Written exercise :: Reproduce every line of the data below word for word, leaving out the pictures.

* Begin Listed entries *

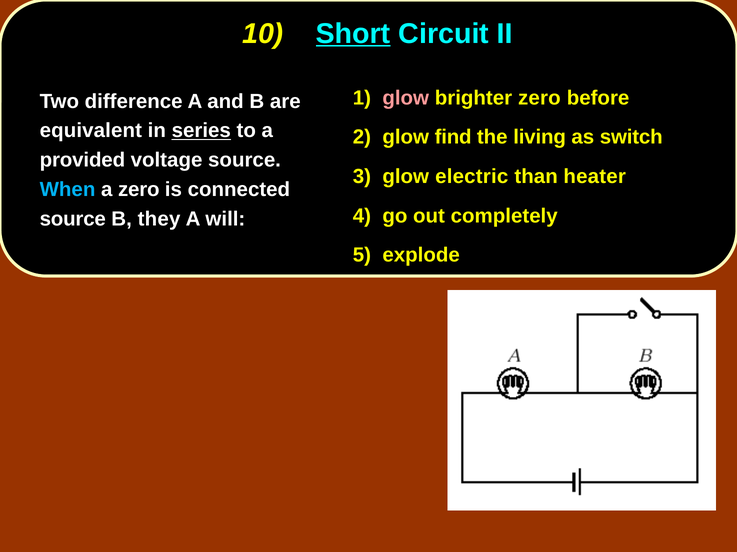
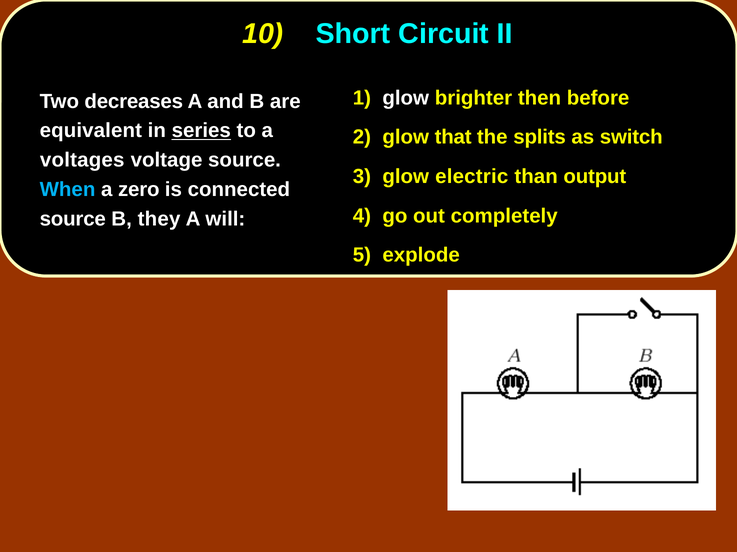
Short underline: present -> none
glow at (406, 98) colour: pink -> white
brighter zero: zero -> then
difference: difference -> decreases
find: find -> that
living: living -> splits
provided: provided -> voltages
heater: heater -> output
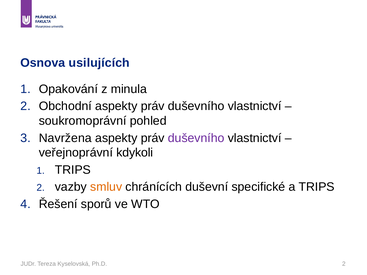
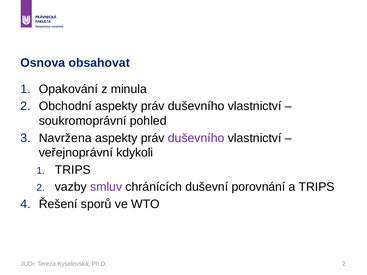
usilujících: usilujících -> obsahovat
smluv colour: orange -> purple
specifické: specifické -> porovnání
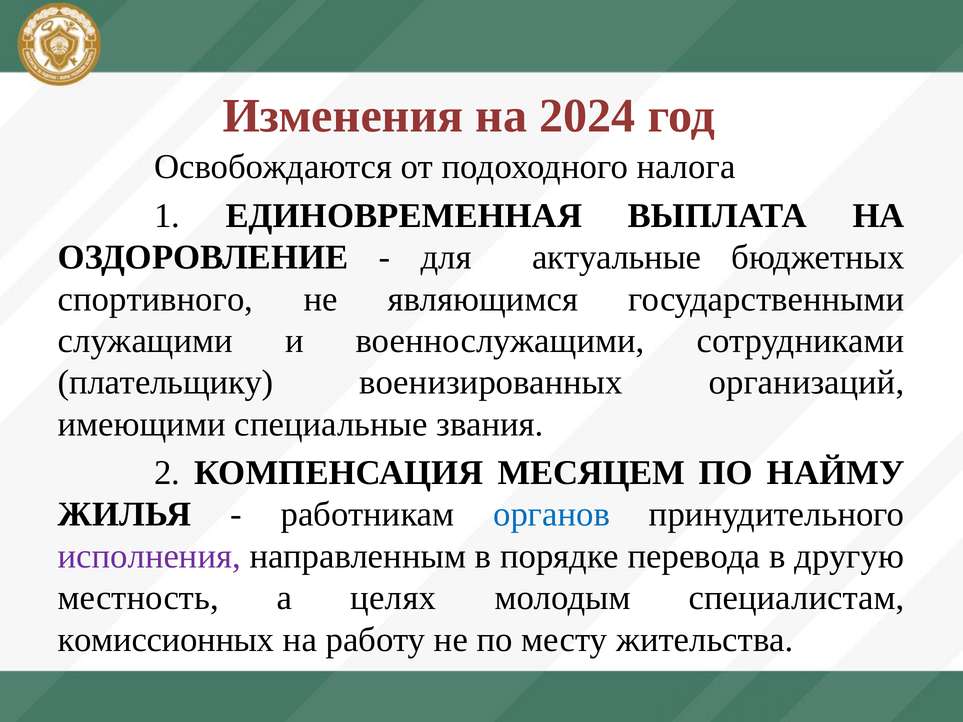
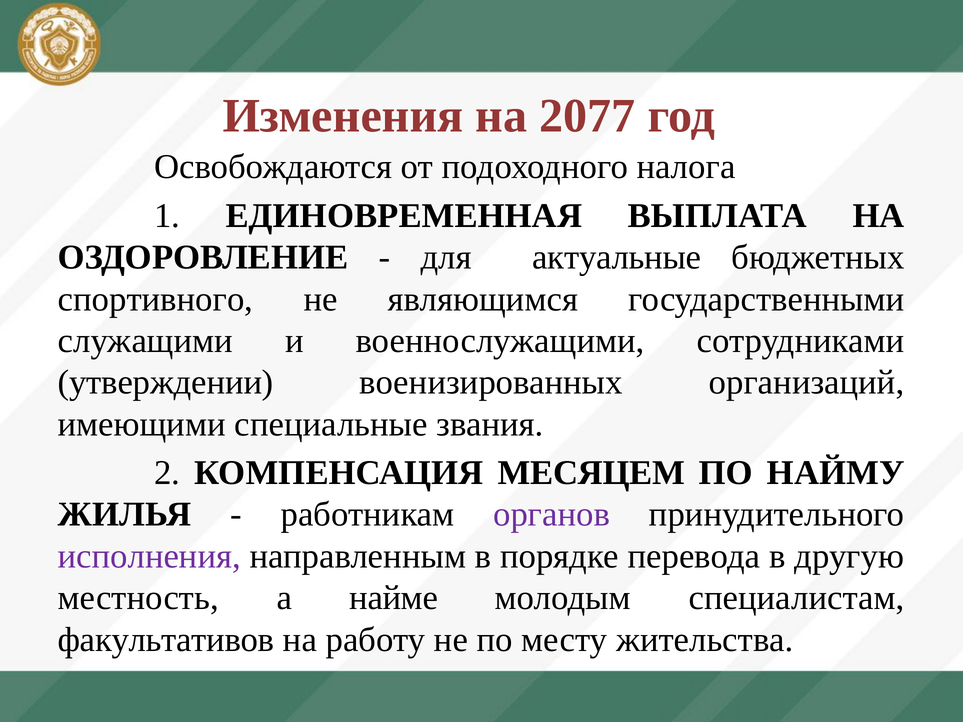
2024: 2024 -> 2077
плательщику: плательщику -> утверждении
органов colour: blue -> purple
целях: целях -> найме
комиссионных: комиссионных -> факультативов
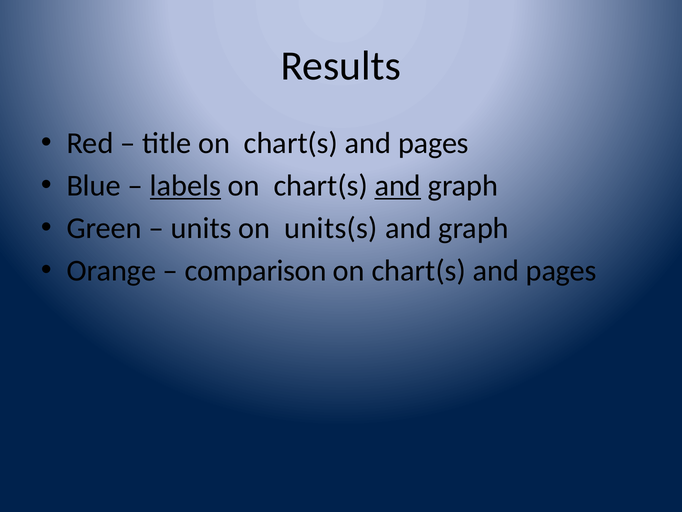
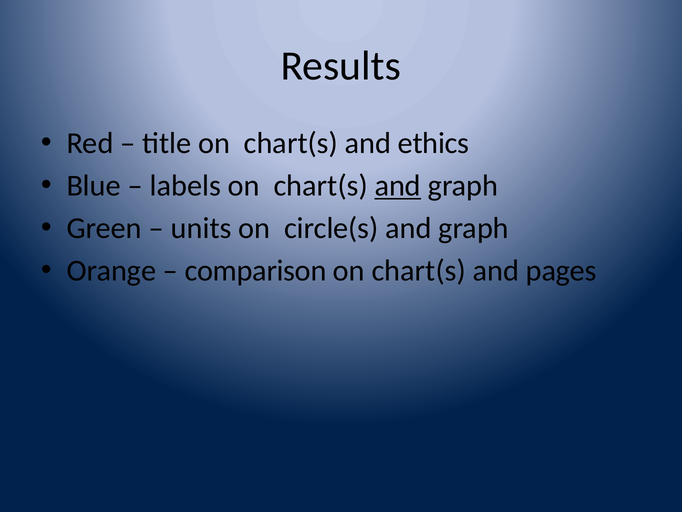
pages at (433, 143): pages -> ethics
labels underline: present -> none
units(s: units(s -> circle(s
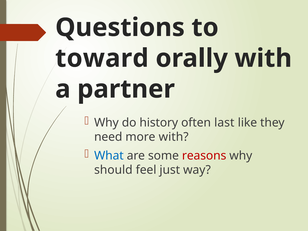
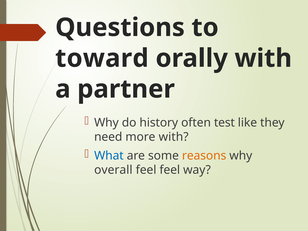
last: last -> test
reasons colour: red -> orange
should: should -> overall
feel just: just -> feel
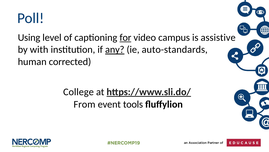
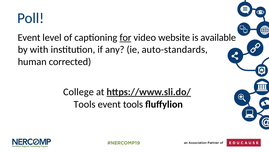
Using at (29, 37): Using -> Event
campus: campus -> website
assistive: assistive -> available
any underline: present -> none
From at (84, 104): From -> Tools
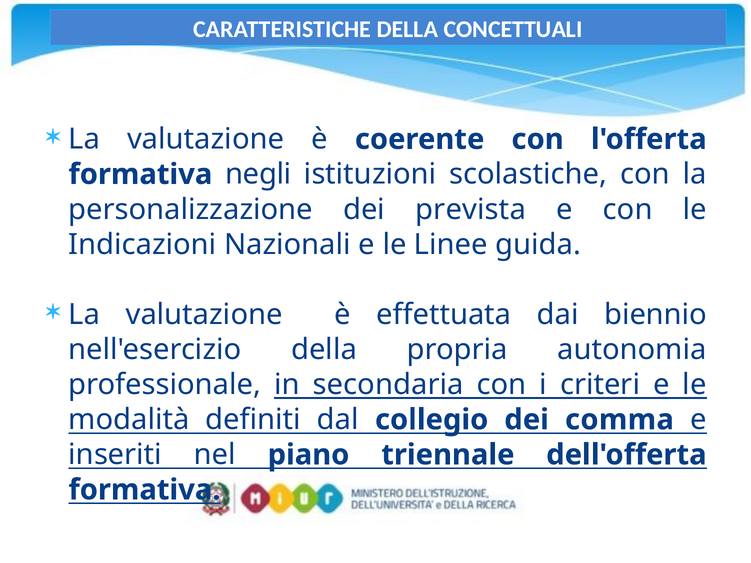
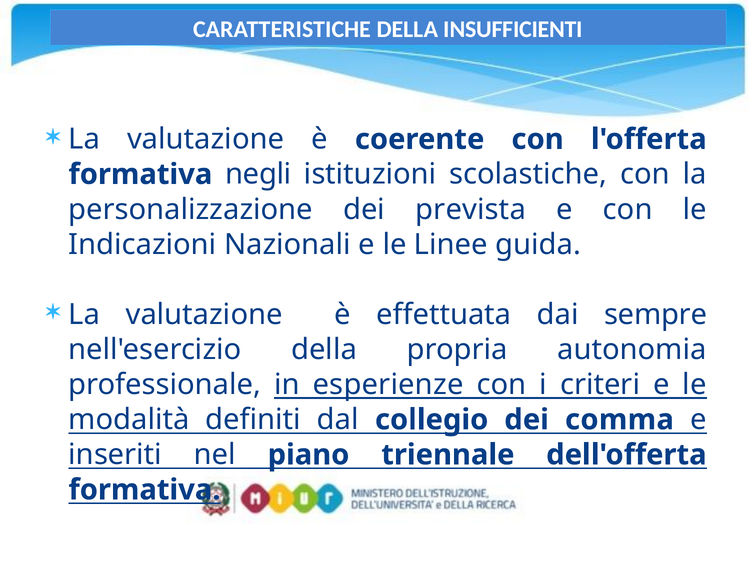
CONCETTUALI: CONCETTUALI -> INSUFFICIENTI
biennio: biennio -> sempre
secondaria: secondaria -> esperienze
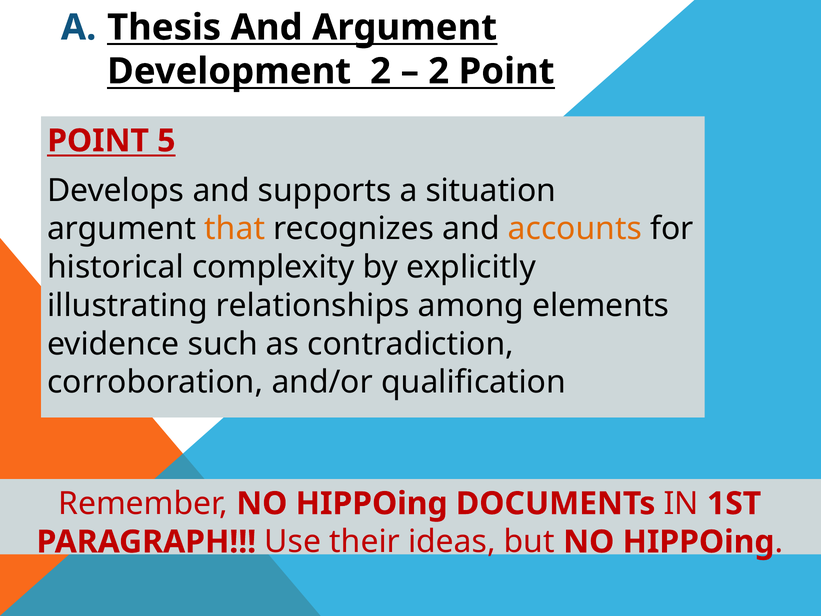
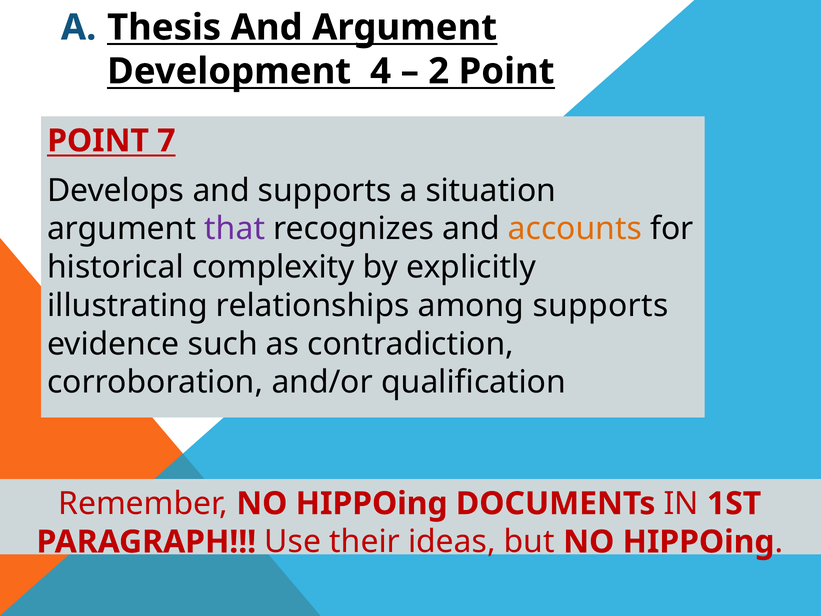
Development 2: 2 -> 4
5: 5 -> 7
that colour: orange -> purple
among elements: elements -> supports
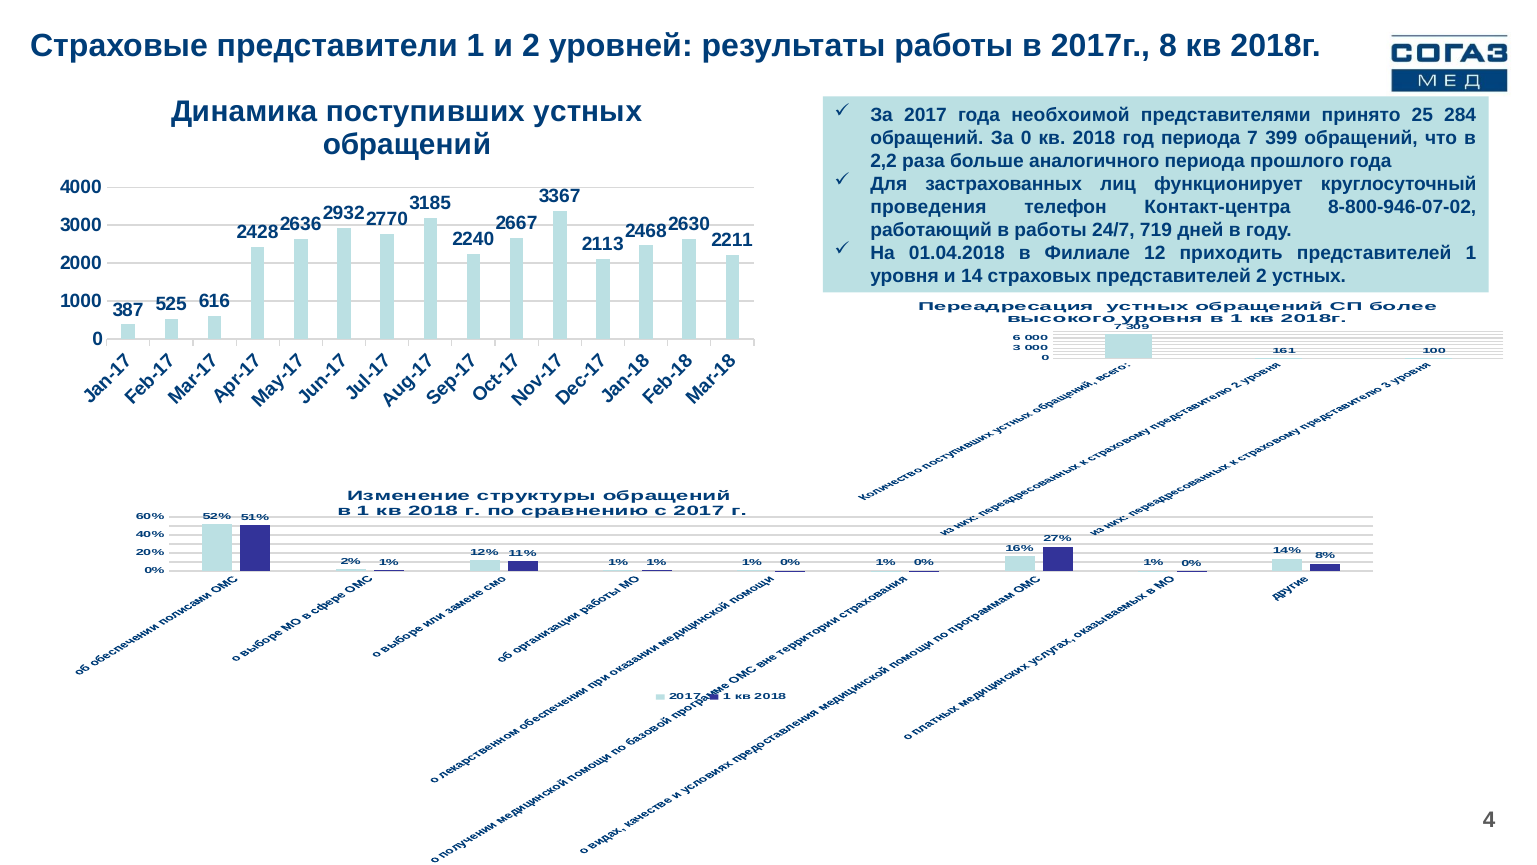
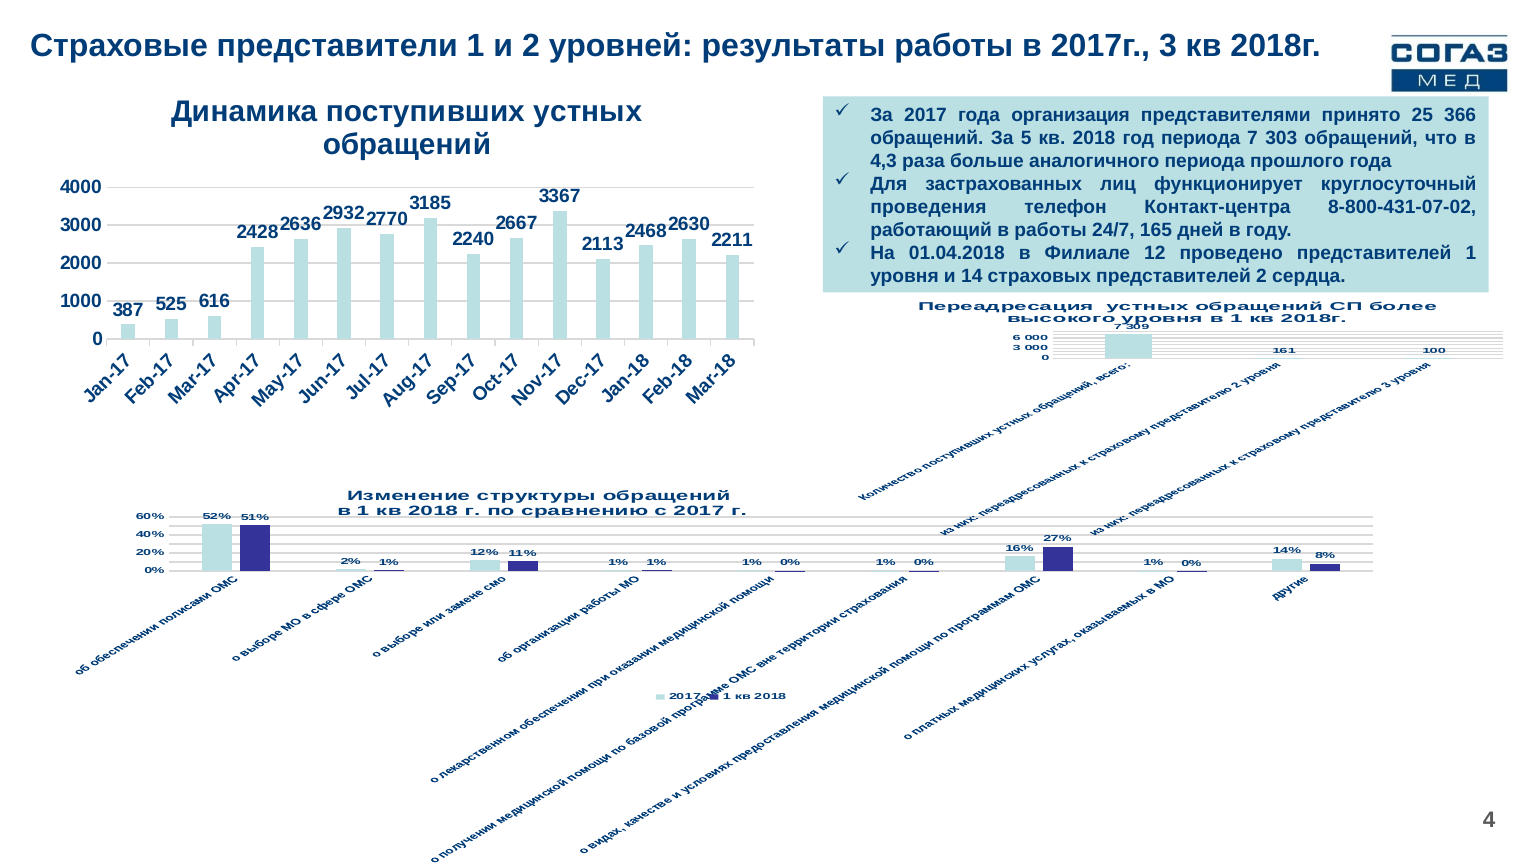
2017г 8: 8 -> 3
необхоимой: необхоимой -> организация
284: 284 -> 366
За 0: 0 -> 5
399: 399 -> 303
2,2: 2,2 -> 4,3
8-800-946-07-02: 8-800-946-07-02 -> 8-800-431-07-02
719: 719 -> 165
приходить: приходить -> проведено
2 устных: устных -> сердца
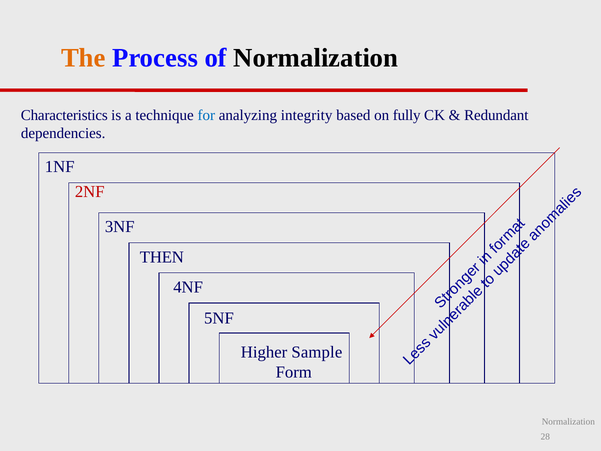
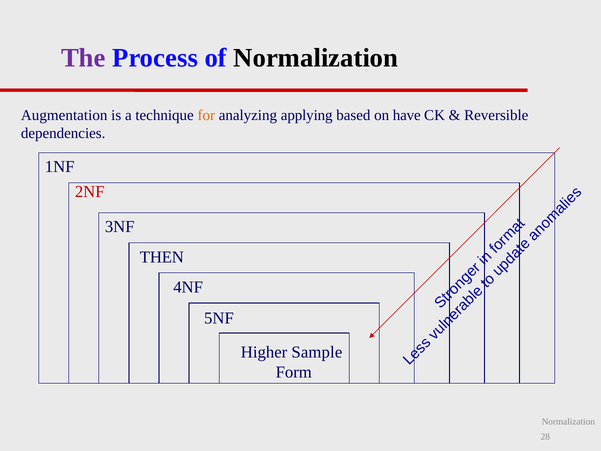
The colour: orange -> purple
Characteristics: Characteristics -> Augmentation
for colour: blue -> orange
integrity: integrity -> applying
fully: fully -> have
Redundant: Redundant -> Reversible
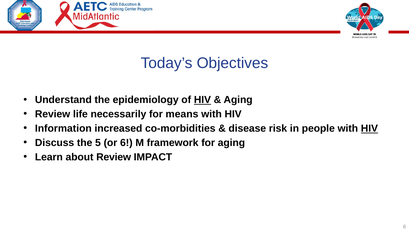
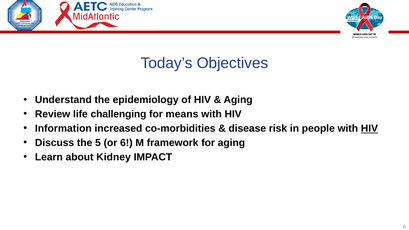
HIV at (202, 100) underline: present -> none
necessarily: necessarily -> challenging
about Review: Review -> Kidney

* End Listed entries *

Written response ::
Short underline: present -> none
glow at (406, 98) colour: pink -> white
brighter zero: zero -> then
difference: difference -> decreases
find: find -> that
living: living -> splits
provided: provided -> voltages
heater: heater -> output
usilujících: usilujících -> obsahovat
smluv colour: orange -> purple
specifické: specifické -> porovnání
2024: 2024 -> 2077
плательщику: плательщику -> утверждении
органов colour: blue -> purple
целях: целях -> найме
комиссионных: комиссионных -> факультативов
pages at (433, 143): pages -> ethics
labels underline: present -> none
units(s: units(s -> circle(s
last: last -> test
reasons colour: red -> orange
should: should -> overall
feel just: just -> feel
Using at (29, 37): Using -> Event
campus: campus -> website
assistive: assistive -> available
any underline: present -> none
From at (84, 104): From -> Tools
CONCETTUALI: CONCETTUALI -> INSUFFICIENTI
biennio: biennio -> sempre
secondaria: secondaria -> esperienze
Development 2: 2 -> 4
5: 5 -> 7
that colour: orange -> purple
among elements: elements -> supports
2017г 8: 8 -> 3
необхоимой: необхоимой -> организация
284: 284 -> 366
За 0: 0 -> 5
399: 399 -> 303
2,2: 2,2 -> 4,3
8-800-946-07-02: 8-800-946-07-02 -> 8-800-431-07-02
719: 719 -> 165
приходить: приходить -> проведено
2 устных: устных -> сердца
The colour: orange -> purple
Characteristics: Characteristics -> Augmentation
for colour: blue -> orange
integrity: integrity -> applying
fully: fully -> have
Redundant: Redundant -> Reversible
HIV at (202, 100) underline: present -> none
necessarily: necessarily -> challenging
about Review: Review -> Kidney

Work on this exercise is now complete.